* **Your objective**
Provide the data again in its entirety, exactly as given.

* **Input records**
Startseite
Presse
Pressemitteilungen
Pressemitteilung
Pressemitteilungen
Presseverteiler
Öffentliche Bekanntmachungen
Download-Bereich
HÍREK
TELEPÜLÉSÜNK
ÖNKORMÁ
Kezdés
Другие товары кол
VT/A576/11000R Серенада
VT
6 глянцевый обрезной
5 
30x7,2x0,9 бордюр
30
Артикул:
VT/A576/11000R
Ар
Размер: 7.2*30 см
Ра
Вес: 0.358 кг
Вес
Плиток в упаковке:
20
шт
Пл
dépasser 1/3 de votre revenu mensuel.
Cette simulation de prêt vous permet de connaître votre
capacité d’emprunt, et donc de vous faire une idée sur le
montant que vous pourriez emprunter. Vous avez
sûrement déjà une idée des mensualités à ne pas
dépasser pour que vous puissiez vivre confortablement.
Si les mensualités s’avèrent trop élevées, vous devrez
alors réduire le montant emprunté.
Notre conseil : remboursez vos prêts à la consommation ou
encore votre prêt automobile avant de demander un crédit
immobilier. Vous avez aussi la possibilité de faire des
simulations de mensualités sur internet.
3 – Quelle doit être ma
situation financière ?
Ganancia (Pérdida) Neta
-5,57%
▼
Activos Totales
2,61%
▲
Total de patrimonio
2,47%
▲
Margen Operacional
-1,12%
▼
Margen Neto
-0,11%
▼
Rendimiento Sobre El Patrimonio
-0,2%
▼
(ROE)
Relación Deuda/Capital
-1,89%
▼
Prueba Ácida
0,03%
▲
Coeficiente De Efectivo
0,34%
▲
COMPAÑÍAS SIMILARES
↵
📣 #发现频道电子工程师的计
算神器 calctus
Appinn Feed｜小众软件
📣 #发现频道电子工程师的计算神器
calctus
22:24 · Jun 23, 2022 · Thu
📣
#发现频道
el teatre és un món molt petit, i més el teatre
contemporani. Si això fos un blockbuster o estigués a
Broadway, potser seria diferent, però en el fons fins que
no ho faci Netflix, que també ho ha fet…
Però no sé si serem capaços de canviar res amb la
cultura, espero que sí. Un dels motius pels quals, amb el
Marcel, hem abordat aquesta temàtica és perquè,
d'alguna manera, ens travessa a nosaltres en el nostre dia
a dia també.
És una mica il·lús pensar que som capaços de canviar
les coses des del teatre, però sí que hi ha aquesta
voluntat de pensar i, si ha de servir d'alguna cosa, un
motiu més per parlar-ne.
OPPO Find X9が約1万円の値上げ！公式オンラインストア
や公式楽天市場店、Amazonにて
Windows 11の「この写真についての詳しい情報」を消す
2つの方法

* **Exercise response**
Startseite
Presse
Pressemitteilungen
Pressemitteilung
Pressemitteilungen
Presseverteiler
Öffentliche Bekanntmachungen
Download-Bereich
HÍREK
TELEPÜLÉSÜNK
ÖNKORMÁ
Kezdés
Другие товары кол
VT/A576/11000R Серенада
VT
6 глянцевый обрезной
5 
30x7,2x0,9 бордюр
30
Артикул:
VT/A576/11000R
Ар
Размер: 7.2*30 см
Ра
Вес: 0.358 кг
Вес
Плиток в упаковке:
20
шт
Пл
dépasser 1/3 de votre revenu mensuel.
Cette simulation de prêt vous permet de connaître votre
capacité d’emprunt, et donc de vous faire une idée sur le
montant que vous pourriez emprunter. Vous avez
sûrement déjà une idée des mensualités à ne pas
dépasser pour que vous puissiez vivre confortablement.
Si les mensualités s’avèrent trop élevées, vous devrez
alors réduire le montant emprunté.
Notre conseil : remboursez vos prêts à la consommation ou
encore votre prêt automobile avant de demander un crédit
immobilier. Vous avez aussi la possibilité de faire des
simulations de mensualités sur internet.
3 – Quelle doit être ma
situation financière ?
Ganancia (Pérdida) Neta
-5,57%
▼
Activos Totales
2,61%
▲
Total de patrimonio
2,47%
▲
Margen Operacional
-1,12%
▼
Margen Neto
-0,11%
▼
Rendimiento Sobre El Patrimonio
-0,2%
▼
(ROE)
Relación Deuda/Capital
-1,89%
▼
Prueba Ácida
0,03%
▲
Coeficiente De Efectivo
0,34%
▲
COMPAÑÍAS SIMILARES
↵
📣 #发现频道电子工程师的计
算神器 calctus
Appinn Feed｜小众软件
📣 #发现频道电子工程师的计算神器
calctus
22:24 · Jun 23, 2022 · Thu
📣
#发现频道
el teatre és un món molt petit, i més el teatre
contemporani. Si això fos un blockbuster o estigués a
Broadway, potser seria diferent, però en el fons fins que
no ho faci Netflix, que també ho ha fet…
Però no sé si serem capaços de canviar res amb la
cultura, espero que sí. Un dels motius pels quals, amb el
Marcel, hem abordat aquesta temàtica és perquè,
d'alguna manera, ens travessa a nosaltres en el nostre dia
a dia també.
És una mica il·lús pensar que som capaços de canviar
les coses des del teatre, però sí que hi ha aquesta
voluntat de pensar i, si ha de servir d'alguna cosa, un
motiu més per parlar-ne.
OPPO Find X9が約1万円の値上げ！公式オンラインストア
や公式楽天市場店、Amazonにて
Windows 11の「この写真についての詳しい情報」を消す
2つの方法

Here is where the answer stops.